--- The task ---
Can you return, word for word, the rows from the one holding "m=40 is written." through the one holding "The clock says h=10 m=45 s=5", with both of those rows included?

--- Records to process ---
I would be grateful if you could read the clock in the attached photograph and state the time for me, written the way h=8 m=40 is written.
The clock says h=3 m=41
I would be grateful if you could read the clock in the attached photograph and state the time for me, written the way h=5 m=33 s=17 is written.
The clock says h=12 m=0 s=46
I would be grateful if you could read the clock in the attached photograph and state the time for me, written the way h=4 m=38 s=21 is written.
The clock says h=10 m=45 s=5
* * *
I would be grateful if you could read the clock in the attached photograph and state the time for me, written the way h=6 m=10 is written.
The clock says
--
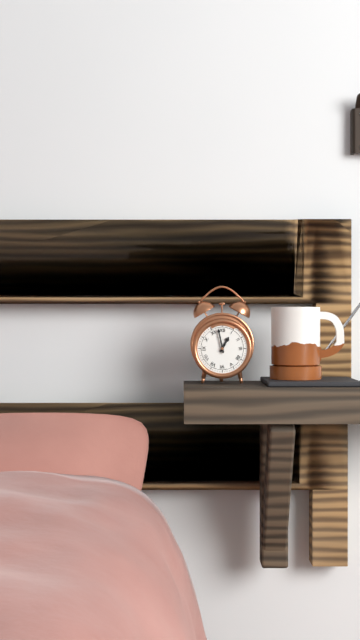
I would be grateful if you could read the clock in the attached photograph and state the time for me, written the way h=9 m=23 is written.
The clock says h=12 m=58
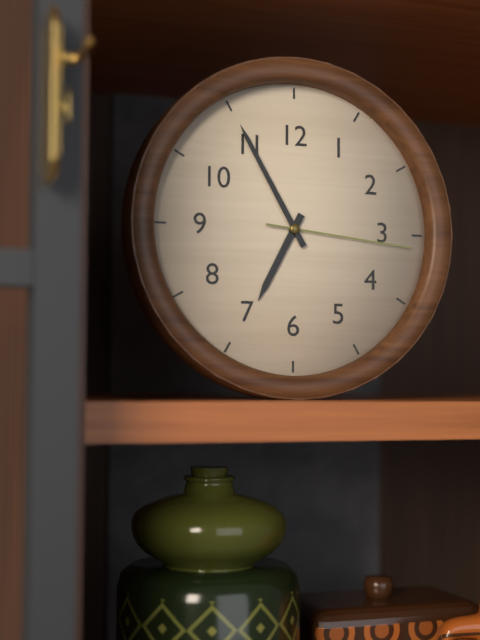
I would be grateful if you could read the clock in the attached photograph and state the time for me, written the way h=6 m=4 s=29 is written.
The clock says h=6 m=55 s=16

--- Response to this task ---
I would be grateful if you could read the clock in the attached photograph and state the time for me, written the way h=8 m=40 is written.
The clock says h=3 m=41
I would be grateful if you could read the clock in the attached photograph and state the time for me, written the way h=5 m=33 s=17 is written.
The clock says h=12 m=0 s=46
I would be grateful if you could read the clock in the attached photograph and state the time for me, written the way h=4 m=38 s=21 is written.
The clock says h=10 m=45 s=5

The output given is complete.